» Activity
Search the records for lines that contain the word "input". Copy them all.

» Source material

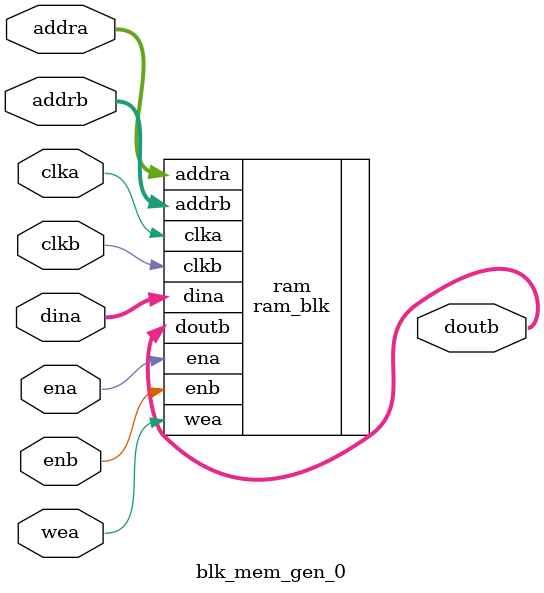
<source format=v>
`timescale 1ns / 1ps

module blk_mem_gen_0 #(
    parameter ADDR_BITS = 5,
    parameter DATA_BITS = 32
)
(
    input [(ADDR_BITS - 1):0] addra,
    input clka,
    input [(DATA_BITS - 1):0] dina,
    input ena,
    input wea,

    input [(ADDR_BITS - 1):0] addrb,
    input clkb,
    output [(DATA_BITS - 1):0] doutb,
    input enb
);
    ram_blk #(
        .ADDR_BITS(ADDR_BITS),
        .DATA_BITS(DATA_BITS)
    ) ram (
        .addra(addra),
        .clka(clka),
        .dina(dina),
        .ena(ena),
        .wea(wea),
        .addrb(addrb),
        .clkb(clkb),
        .doutb(doutb),
        .enb(enb)
    );

endmodule
</source>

» Finished task
    input [(ADDR_BITS - 1):0] addra,
    input clka,
    input [(DATA_BITS - 1):0] dina,
    input ena,
    input wea,
    input [(ADDR_BITS - 1):0] addrb,
    input clkb,
    input enb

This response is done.